[Records contained in a dataset]
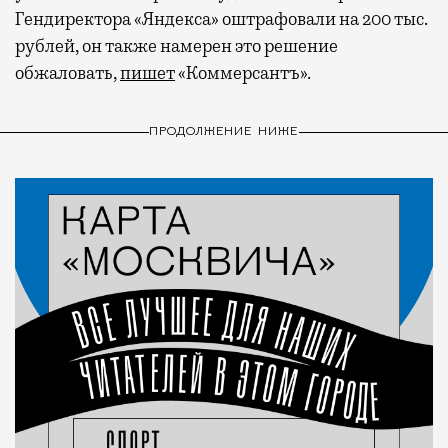
Гендиректора «Яндекса» оштрафовали на 200 тыс.
рублей, он также намерен это решение
обжаловать,
пишет
«Коммерсантъ».
ПРОДОЛЖЕНИЕ НИЖЕ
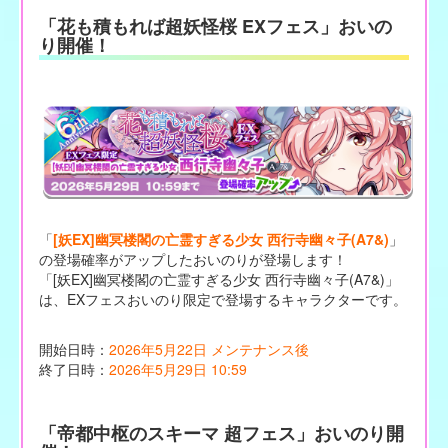
「花も積もれば超妖怪桜 EXフェス」おいの
り開催！
「
[妖EX]幽冥楼閣の亡霊すぎる少女 西行寺幽々子(A7&)
」
の登場確率がアップしたおいのりが登場します！
「[妖EX]幽冥楼閣の亡霊すぎる少女 西行寺幽々子(A7&)」
は、EXフェスおいのり限定で登場するキャラクターです。
開始日時：
2026年5月22日 メンテナンス後
終了日時：
2026年5月29日 10:59
「帝都中枢のスキーマ 超フェス」おいのり開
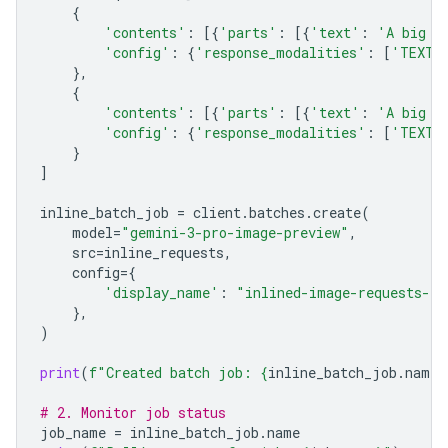
{
'contents'
:
[{
'parts'
:
[{
'text'
:
'A big l
'config'
:
{
'response_modalities'
:
[
'TEXT'
},
{
'contents'
:
[{
'parts'
:
[{
'text'
:
'A big l
'config'
:
{
'response_modalities'
:
[
'TEXT'
}
]
inline_batch_job
=
client
.
batches
.
create
(
model
=
"gemini-3-pro-image-preview"
,
src
=
inline_requests
,
config
=
{
'display_name'
:
"inlined-image-requests-jo
},
)
print
(
f
"Created batch job: 
{
inline_batch_job
.
name
}
# 2. Monitor job status
job_name
=
inline_batch_job
.
name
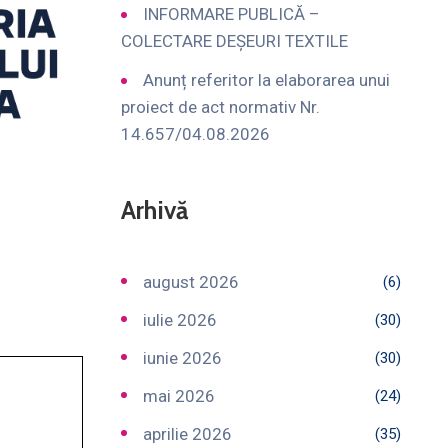
INFORMARE PUBLICĂ –
COLECTARE DEȘEURI TEXTILE
Anunț referitor la elaborarea unui
proiect de act normativ Nr.
14.657/04.08.2026
Arhivă
august 2026
(6)
iulie 2026
(30)
iunie 2026
(30)
mai 2026
(24)
aprilie 2026
(35)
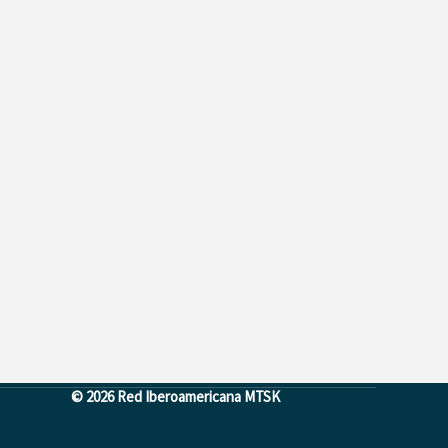
© 2026 Red Iberoamericana MTSK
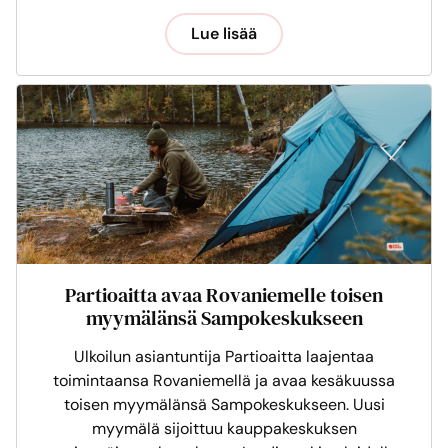
Lue lisää
Partioaitta avaa Rovaniemelle toisen
myymälänsä Sampokeskukseen
Ulkoilun asiantuntija Partioaitta laajentaa
toimintaansa Rovaniemellä ja avaa kesäkuussa
toisen myymälänsä Sampokeskukseen. Uusi
myymälä sijoittuu kauppakeskuksen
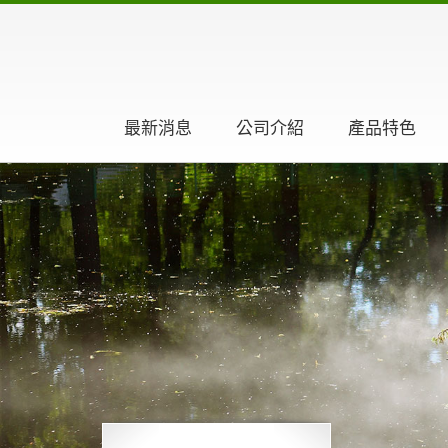
最新消息
公司介紹
產品特色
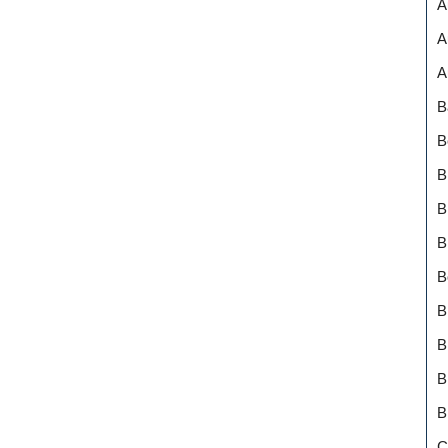
A
A
A
B
B
B
B
B
B
B
B
B
B
C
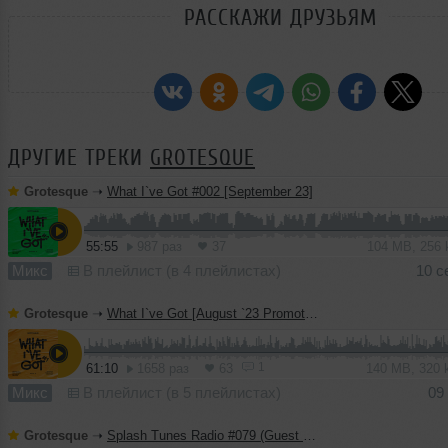
РАССКАЖИ ДРУЗЬЯМ
ДРУГИЕ ТРЕКИ
GROTESQUE
Grotesque
➝
What I`ve Got #002 [September 23]
55:55
987 раз
37
104 MB, 256
Микс
В плейлист (в 4 плейлистах)
10 с
Grotesque
➝
What I`ve Got [August `23 Promotional Mix]
1
61:10
1658 раз
63
140 MB, 320
Микс
В плейлист (в 5 плейлистах)
09
Grotesque
➝
Splash Tunes Radio #079 (Guest Mix)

→ **TASK PROMPT**
All lines above that contain the word "myymälänsä" are to be copied.

→ **OUTPUT OF THE TASK**
myymälänsä Sampokeskukseen
toisen myymälänsä Sampokeskukseen. Uusi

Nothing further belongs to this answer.